**Your task**
Copy word for word the part of the listing below that starts at the line containing "List the series" and ends at the line containing "What percentage is NOT represented by 9?", both of those lines included. Leave the pictures out.

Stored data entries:
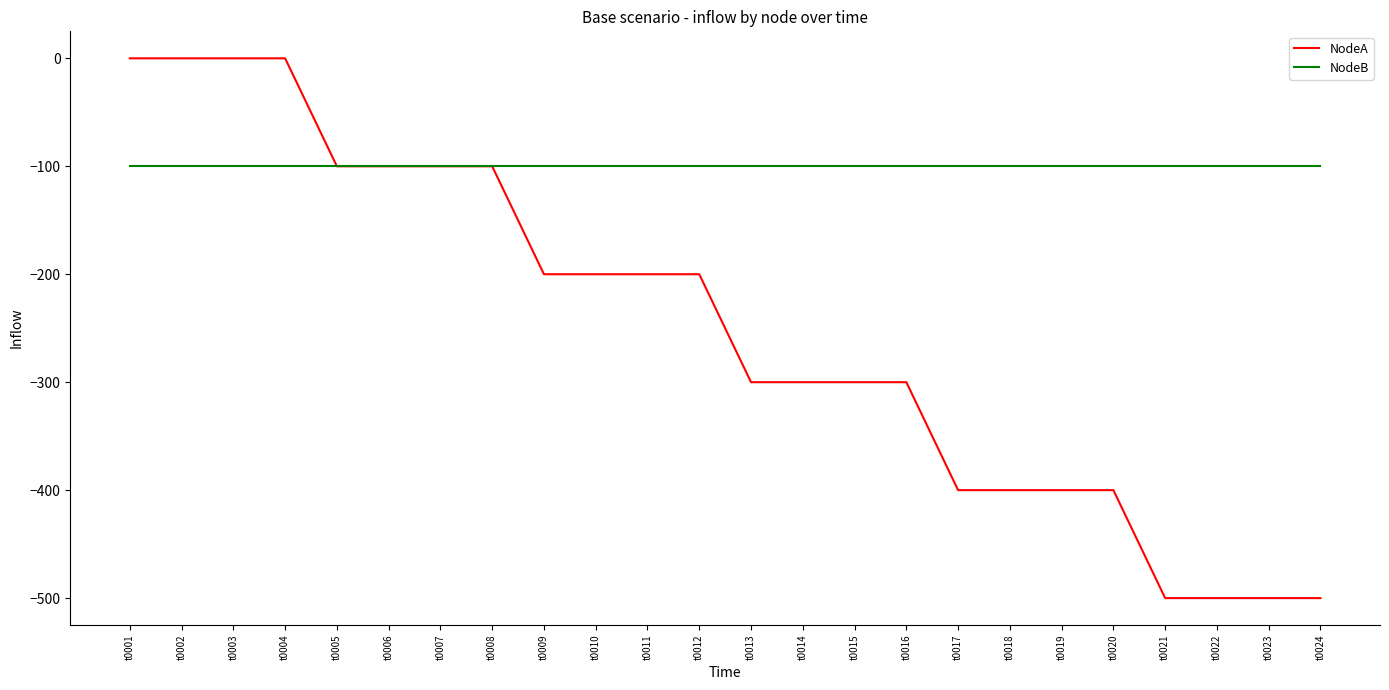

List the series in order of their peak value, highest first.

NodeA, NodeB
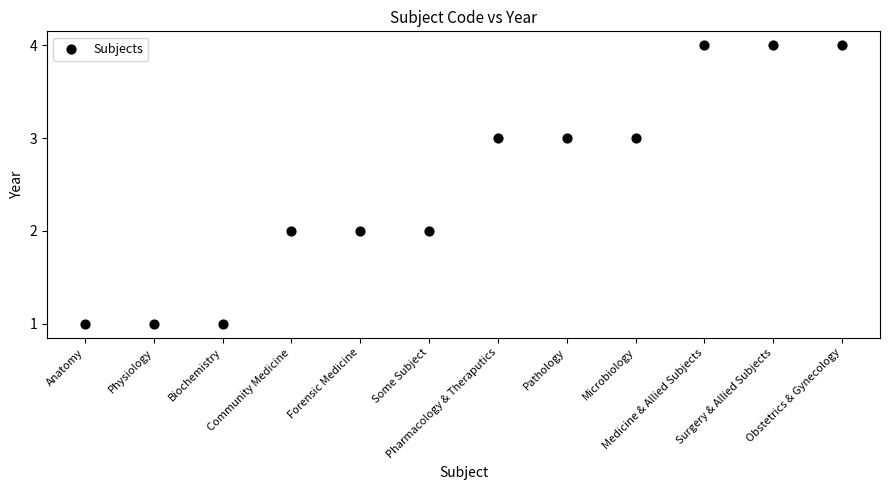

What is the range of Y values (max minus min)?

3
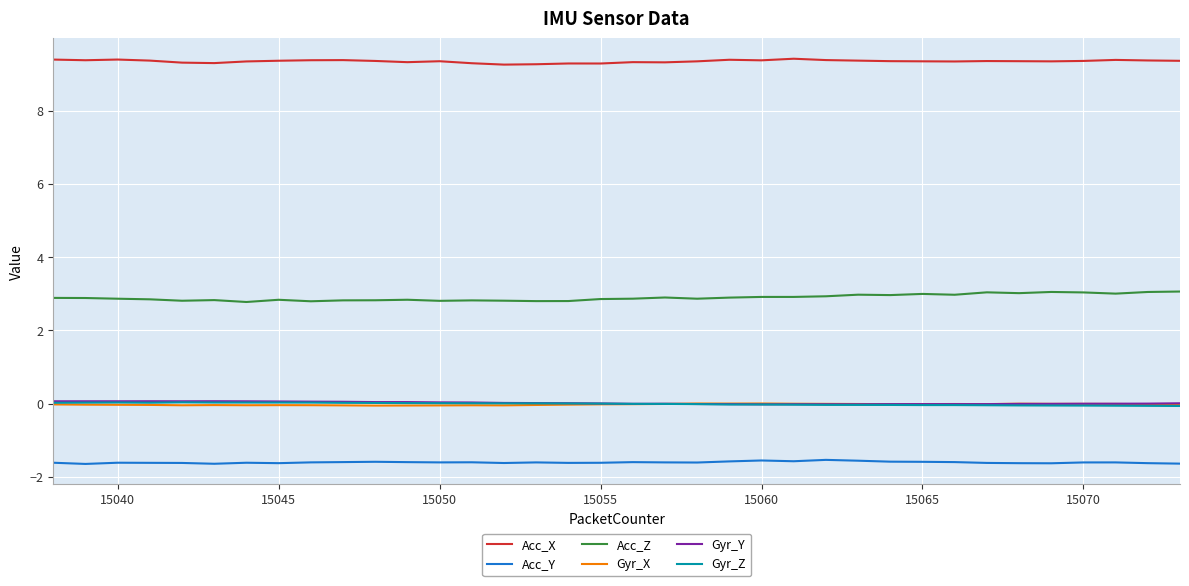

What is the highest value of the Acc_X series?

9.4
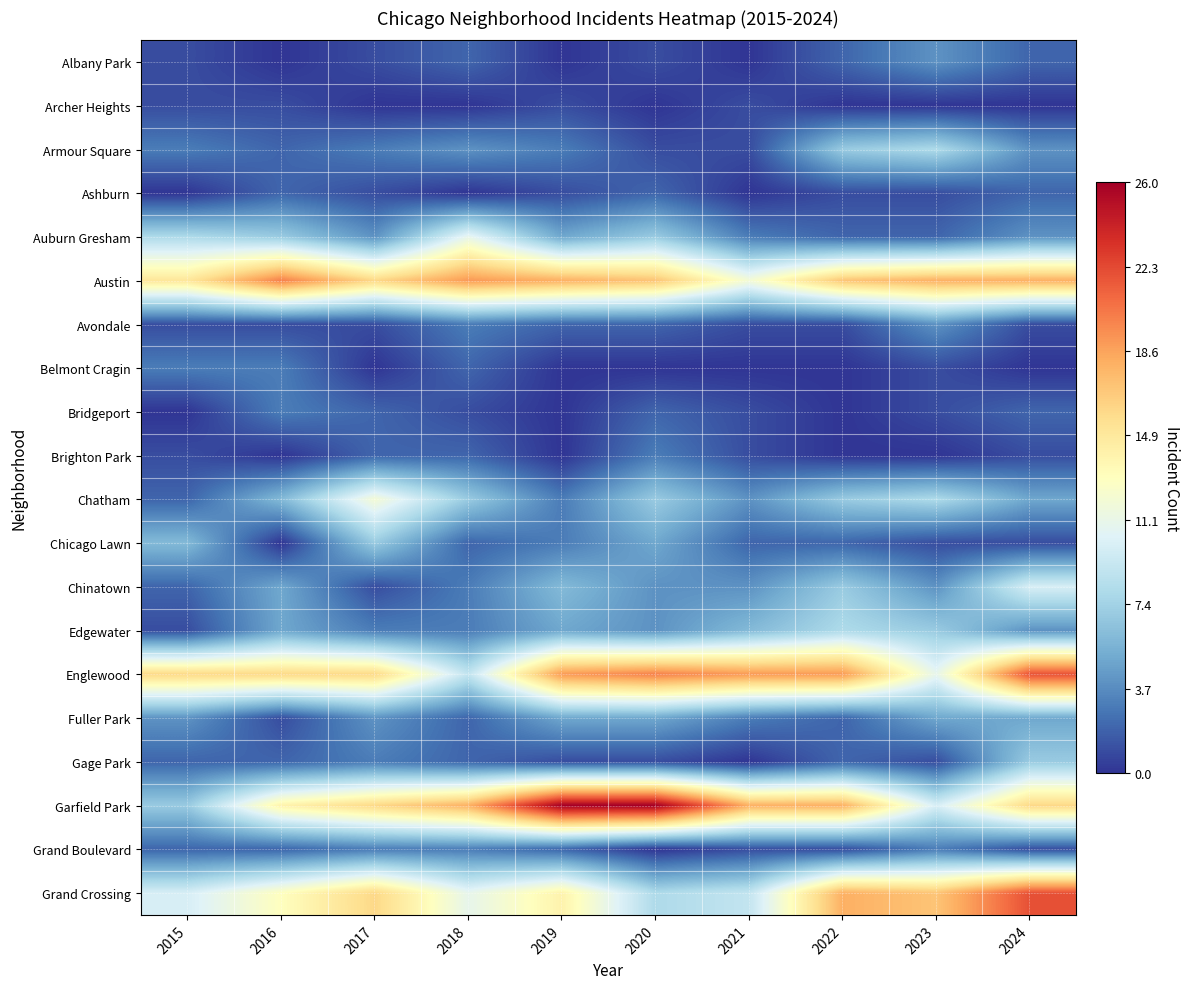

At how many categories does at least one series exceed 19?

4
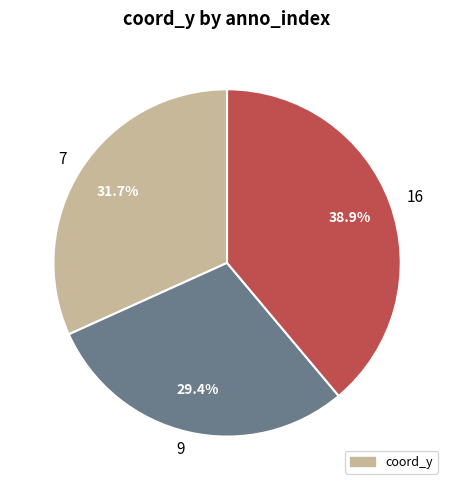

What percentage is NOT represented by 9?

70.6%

---

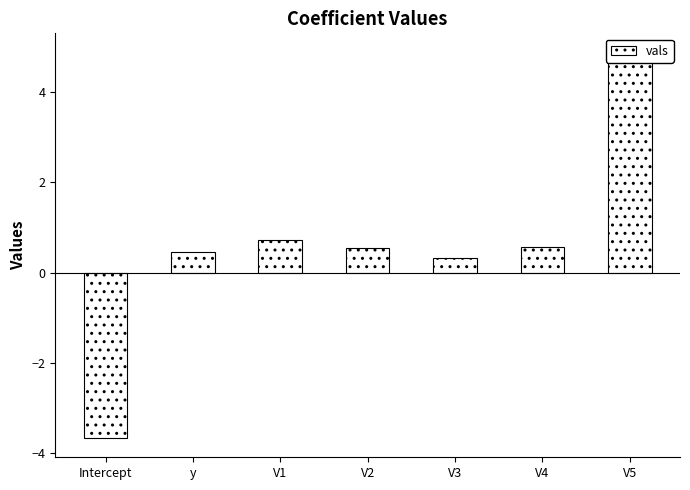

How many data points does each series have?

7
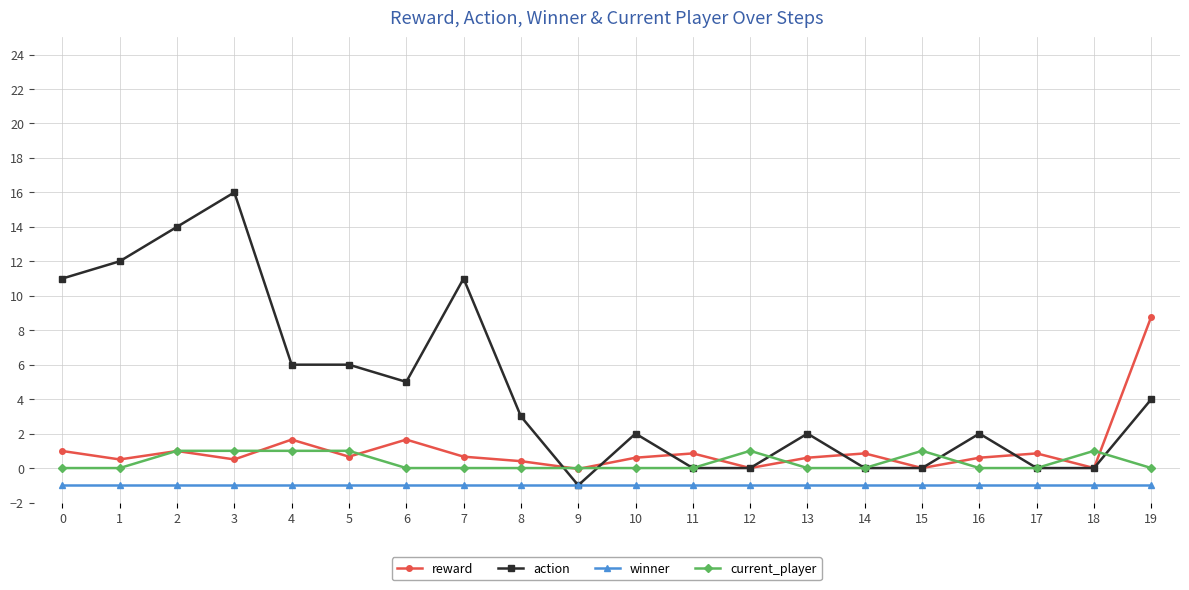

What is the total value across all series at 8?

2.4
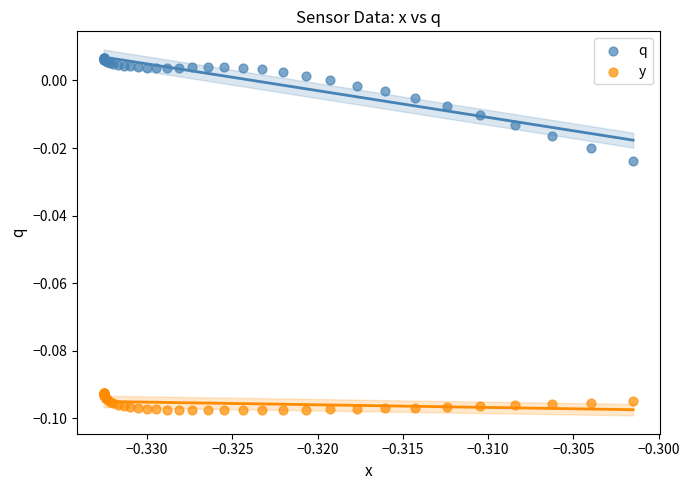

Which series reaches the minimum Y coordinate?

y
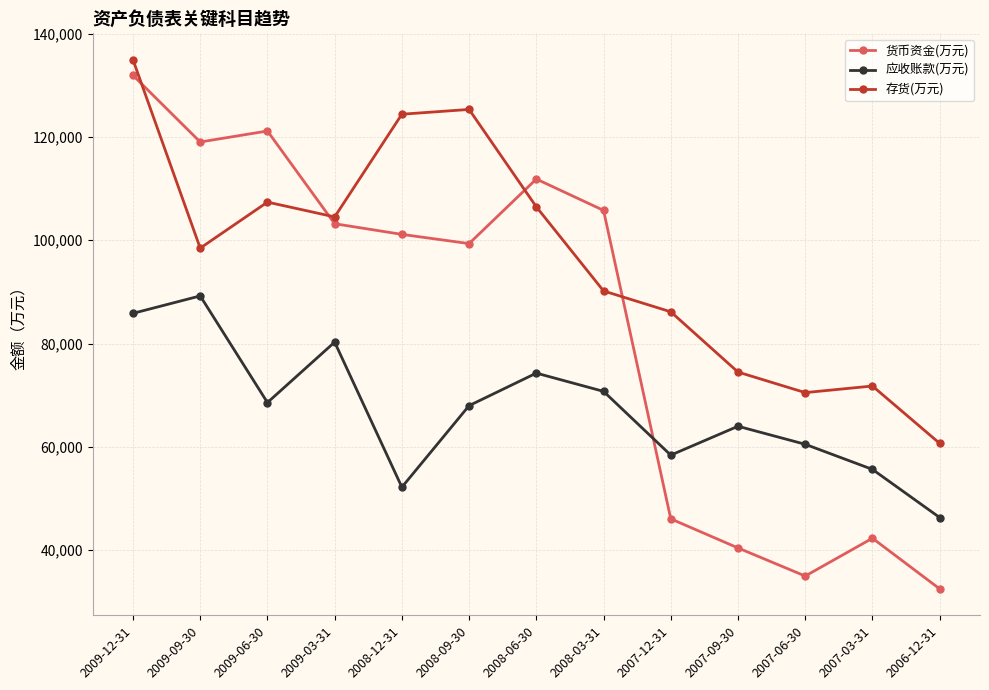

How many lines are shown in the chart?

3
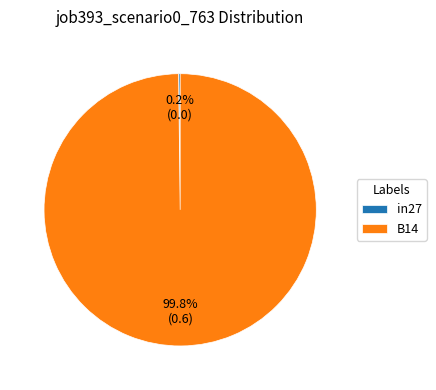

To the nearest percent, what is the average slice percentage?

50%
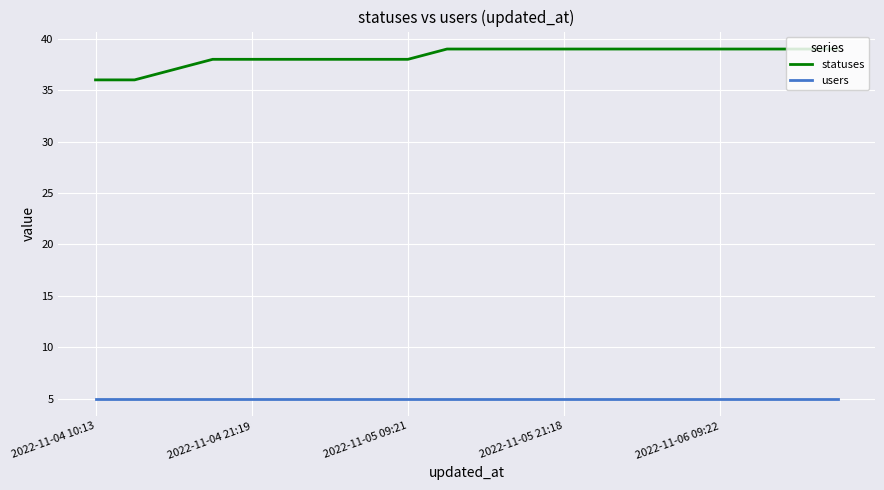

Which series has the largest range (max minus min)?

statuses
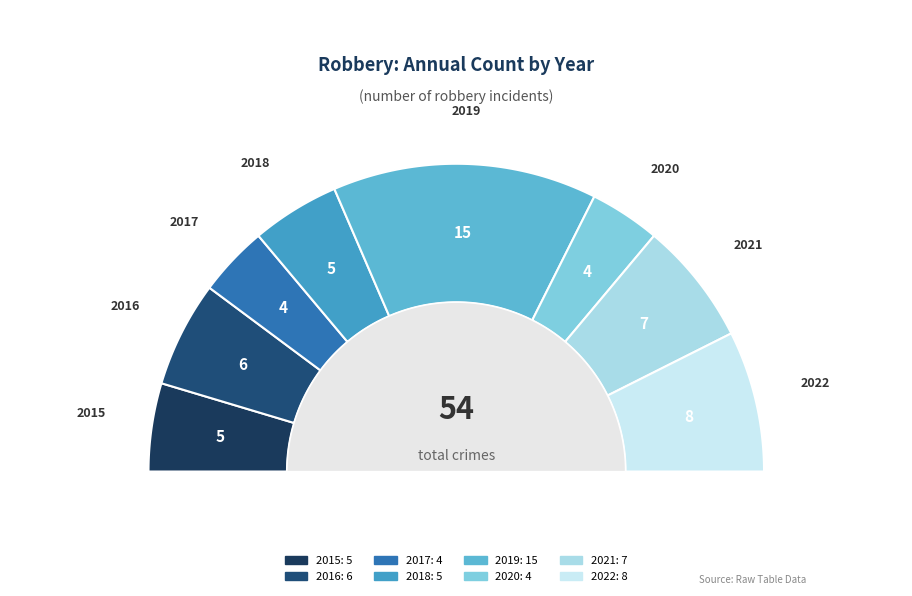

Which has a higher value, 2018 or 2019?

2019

**Task answer**
List the series in order of their peak value, highest first.

NodeA, NodeB

What is the range of Y values (max minus min)?

3

What is the highest value of the Acc_X series?

9.4

At how many categories does at least one series exceed 19?

4

What percentage is NOT represented by 9?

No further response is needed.